Data for this task: Begin

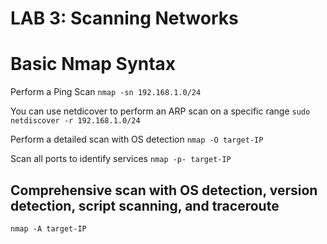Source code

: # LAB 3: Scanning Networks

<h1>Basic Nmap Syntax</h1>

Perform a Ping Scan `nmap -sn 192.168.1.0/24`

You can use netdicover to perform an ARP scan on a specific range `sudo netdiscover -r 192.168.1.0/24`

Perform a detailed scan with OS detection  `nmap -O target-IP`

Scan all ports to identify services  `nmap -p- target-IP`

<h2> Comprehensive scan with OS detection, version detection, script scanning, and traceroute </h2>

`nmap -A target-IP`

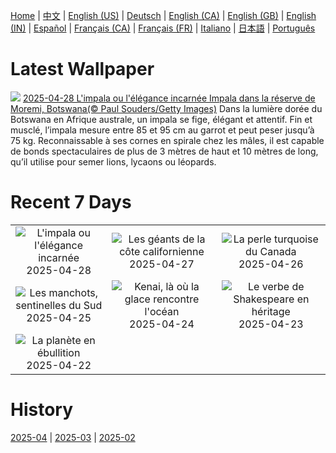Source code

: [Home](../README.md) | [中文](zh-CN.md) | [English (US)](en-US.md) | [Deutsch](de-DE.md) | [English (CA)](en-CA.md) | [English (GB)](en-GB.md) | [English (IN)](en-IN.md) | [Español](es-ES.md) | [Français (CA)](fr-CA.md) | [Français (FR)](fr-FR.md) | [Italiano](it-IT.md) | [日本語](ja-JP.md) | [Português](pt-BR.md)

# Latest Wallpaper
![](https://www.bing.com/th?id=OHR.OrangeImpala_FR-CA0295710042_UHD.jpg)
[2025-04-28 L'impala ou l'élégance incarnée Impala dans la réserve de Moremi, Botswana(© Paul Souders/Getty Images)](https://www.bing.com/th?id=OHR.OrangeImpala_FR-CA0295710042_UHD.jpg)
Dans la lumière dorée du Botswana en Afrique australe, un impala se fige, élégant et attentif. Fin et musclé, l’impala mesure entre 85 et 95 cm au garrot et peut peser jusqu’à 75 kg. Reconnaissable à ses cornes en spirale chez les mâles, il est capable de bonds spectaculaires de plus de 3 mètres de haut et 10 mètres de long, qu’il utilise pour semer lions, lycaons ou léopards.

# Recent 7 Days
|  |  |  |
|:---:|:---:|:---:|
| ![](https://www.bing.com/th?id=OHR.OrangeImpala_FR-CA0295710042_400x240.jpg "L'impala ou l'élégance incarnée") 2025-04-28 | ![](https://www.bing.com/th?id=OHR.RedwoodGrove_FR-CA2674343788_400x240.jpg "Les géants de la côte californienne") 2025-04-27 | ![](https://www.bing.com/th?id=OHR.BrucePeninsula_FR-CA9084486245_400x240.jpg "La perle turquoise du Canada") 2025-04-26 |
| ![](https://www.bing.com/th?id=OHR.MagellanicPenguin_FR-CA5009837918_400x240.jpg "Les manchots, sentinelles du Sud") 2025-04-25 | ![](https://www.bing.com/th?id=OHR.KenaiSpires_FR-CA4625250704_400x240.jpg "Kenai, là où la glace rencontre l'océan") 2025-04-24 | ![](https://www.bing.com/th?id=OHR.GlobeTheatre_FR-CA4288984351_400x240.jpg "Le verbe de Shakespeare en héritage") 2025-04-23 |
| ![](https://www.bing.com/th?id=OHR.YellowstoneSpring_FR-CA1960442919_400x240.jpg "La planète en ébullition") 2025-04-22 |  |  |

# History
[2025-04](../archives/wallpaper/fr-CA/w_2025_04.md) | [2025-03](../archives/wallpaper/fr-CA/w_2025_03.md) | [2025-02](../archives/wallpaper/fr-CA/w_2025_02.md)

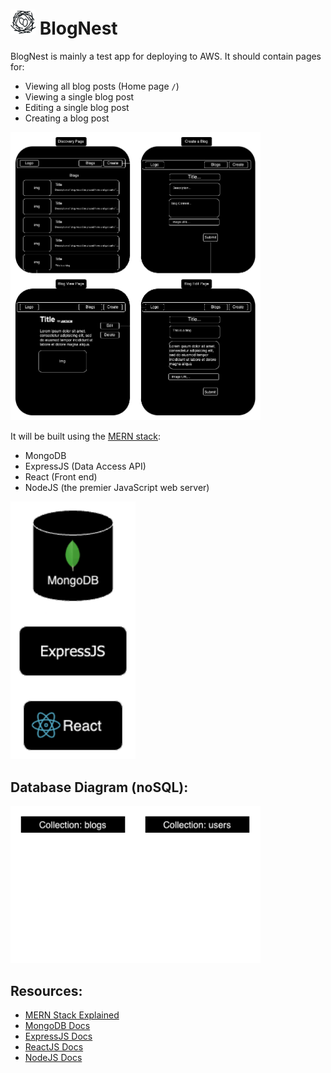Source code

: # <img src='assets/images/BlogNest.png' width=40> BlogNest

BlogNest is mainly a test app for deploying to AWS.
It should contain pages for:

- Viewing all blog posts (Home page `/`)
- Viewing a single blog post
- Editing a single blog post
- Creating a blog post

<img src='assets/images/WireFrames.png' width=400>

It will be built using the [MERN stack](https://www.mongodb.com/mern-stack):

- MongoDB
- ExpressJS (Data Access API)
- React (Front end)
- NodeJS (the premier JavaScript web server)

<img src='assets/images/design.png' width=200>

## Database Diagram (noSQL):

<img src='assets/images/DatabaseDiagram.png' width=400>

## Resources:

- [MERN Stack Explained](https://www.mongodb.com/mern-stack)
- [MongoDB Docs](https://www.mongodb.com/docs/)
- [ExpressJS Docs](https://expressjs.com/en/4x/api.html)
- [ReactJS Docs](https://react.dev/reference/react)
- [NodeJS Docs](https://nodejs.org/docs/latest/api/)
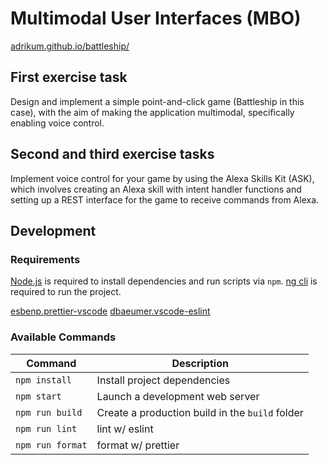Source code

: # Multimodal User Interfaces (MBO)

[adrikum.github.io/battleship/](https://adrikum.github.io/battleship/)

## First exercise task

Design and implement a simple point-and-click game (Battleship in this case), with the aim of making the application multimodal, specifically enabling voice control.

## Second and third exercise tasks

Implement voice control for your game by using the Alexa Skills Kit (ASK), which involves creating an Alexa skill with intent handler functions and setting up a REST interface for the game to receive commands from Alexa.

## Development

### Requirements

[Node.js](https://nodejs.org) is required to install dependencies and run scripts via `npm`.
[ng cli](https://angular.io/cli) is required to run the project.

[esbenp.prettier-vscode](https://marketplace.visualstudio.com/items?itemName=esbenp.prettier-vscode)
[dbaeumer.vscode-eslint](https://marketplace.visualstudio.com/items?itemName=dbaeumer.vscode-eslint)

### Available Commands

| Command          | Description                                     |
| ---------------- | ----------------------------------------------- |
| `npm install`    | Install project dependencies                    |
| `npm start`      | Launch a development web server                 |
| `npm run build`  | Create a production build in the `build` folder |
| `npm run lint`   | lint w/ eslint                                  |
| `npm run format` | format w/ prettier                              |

Data for this task: End

Your task: Reproduce all of the rows above, substituting "192.168.1.10" for every occurrence of "target-IP" and leaving everything else unchanged. Omit the pictures from your answer.

Reply to the exercise:
Source code

: # LAB 3: Scanning Networks

<h1>Basic Nmap Syntax</h1>

Perform a Ping Scan `nmap -sn 192.168.1.0/24`

You can use netdicover to perform an ARP scan on a specific range `sudo netdiscover -r 192.168.1.0/24`

Perform a detailed scan with OS detection  `nmap -O 192.168.1.10`

Scan all ports to identify services  `nmap -p- 192.168.1.10`

<h2> Comprehensive scan with OS detection, version detection, script scanning, and traceroute </h2>

`nmap -A 192.168.1.10`

Source code

: [Home](../README.md) | [中文](zh-CN.md) | [English (US)](en-US.md) | [Deutsch](de-DE.md) | [English (CA)](en-CA.md) | [English (GB)](en-GB.md) | [English (IN)](en-IN.md) | [Español](es-ES.md) | [Français (CA)](fr-CA.md) | [Français (FR)](fr-FR.md) | [Italiano](it-IT.md) | [日本語](ja-JP.md) | [Português](pt-BR.md)

# Latest Wallpaper
![](https://www.bing.com/th?id=OHR.OrangeImpala_FR-CA0295710042_UHD.jpg)
[2025-04-28 L'impala ou l'élégance incarnée Impala dans la réserve de Moremi, Botswana(© Paul Souders/Getty Images)](https://www.bing.com/th?id=OHR.OrangeImpala_FR-CA0295710042_UHD.jpg)
Dans la lumière dorée du Botswana en Afrique australe, un impala se fige, élégant et attentif. Fin et musclé, l’impala mesure entre 85 et 95 cm au garrot et peut peser jusqu’à 75 kg. Reconnaissable à ses cornes en spirale chez les mâles, il est capable de bonds spectaculaires de plus de 3 mètres de haut et 10 mètres de long, qu’il utilise pour semer lions, lycaons ou léopards.

# Recent 7 Days
|  |  |  |
|:---:|:---:|:---:|
| ![](https://www.bing.com/th?id=OHR.OrangeImpala_FR-CA0295710042_400x240.jpg "L'impala ou l'élégance incarnée") 2025-04-28 | ![](https://www.bing.com/th?id=OHR.RedwoodGrove_FR-CA2674343788_400x240.jpg "Les géants de la côte californienne") 2025-04-27 | ![](https://www.bing.com/th?id=OHR.BrucePeninsula_FR-CA9084486245_400x240.jpg "La perle turquoise du Canada") 2025-04-26 |
| ![](https://www.bing.com/th?id=OHR.MagellanicPenguin_FR-CA5009837918_400x240.jpg "Les manchots, sentinelles du Sud") 2025-04-25 | ![](https://www.bing.com/th?id=OHR.KenaiSpires_FR-CA4625250704_400x240.jpg "Kenai, là où la glace rencontre l'océan") 2025-04-24 | ![](https://www.bing.com/th?id=OHR.GlobeTheatre_FR-CA4288984351_400x240.jpg "Le verbe de Shakespeare en héritage") 2025-04-23 |
| ![](https://www.bing.com/th?id=OHR.YellowstoneSpring_FR-CA1960442919_400x240.jpg "La planète en ébullition") 2025-04-22 |  |  |

# History
[2025-04](../archives/wallpaper/fr-CA/w_2025_04.md) | [2025-03](../archives/wallpaper/fr-CA/w_2025_03.md) | [2025-02](../archives/wallpaper/fr-CA/w_2025_02.md)

Source code

: # <img src='assets/images/BlogNest.png' width=40> BlogNest

BlogNest is mainly a test app for deploying to AWS.
It should contain pages for:

- Viewing all blog posts (Home page `/`)
- Viewing a single blog post
- Editing a single blog post
- Creating a blog post

<img src='assets/images/WireFrames.png' width=400>

It will be built using the [MERN stack](https://www.mongodb.com/mern-stack):

- MongoDB
- ExpressJS (Data Access API)
- React (Front end)
- NodeJS (the premier JavaScript web server)

<img src='assets/images/design.png' width=200>

## Database Diagram (noSQL):

<img src='assets/images/DatabaseDiagram.png' width=400>

## Resources:

- [MERN Stack Explained](https://www.mongodb.com/mern-stack)
- [MongoDB Docs](https://www.mongodb.com/docs/)
- [ExpressJS Docs](https://expressjs.com/en/4x/api.html)
- [ReactJS Docs](https://react.dev/reference/react)
- [NodeJS Docs](https://nodejs.org/docs/latest/api/)
Source code

: # Multimodal User Interfaces (MBO)

[adrikum.github.io/battleship/](https://adrikum.github.io/battleship/)

## First exercise task

Design and implement a simple point-and-click game (Battleship in this case), with the aim of making the application multimodal, specifically enabling voice control.

## Second and third exercise tasks

Implement voice control for your game by using the Alexa Skills Kit (ASK), which involves creating an Alexa skill with intent handler functions and setting up a REST interface for the game to receive commands from Alexa.

## Development

### Requirements

[Node.js](https://nodejs.org) is required to install dependencies and run scripts via `npm`.
[ng cli](https://angular.io/cli) is required to run the project.

[esbenp.prettier-vscode](https://marketplace.visualstudio.com/items?itemName=esbenp.prettier-vscode)
[dbaeumer.vscode-eslint](https://marketplace.visualstudio.com/items?itemName=dbaeumer.vscode-eslint)

### Available Commands

| Command          | Description                                     |
| ---------------- | ----------------------------------------------- |
| `npm install`    | Install project dependencies                    |
| `npm start`      | Launch a development web server                 |
| `npm run build`  | Create a production build in the `build` folder |
| `npm run lint`   | lint w/ eslint                                  |
| `npm run format` | format w/ prettier                              |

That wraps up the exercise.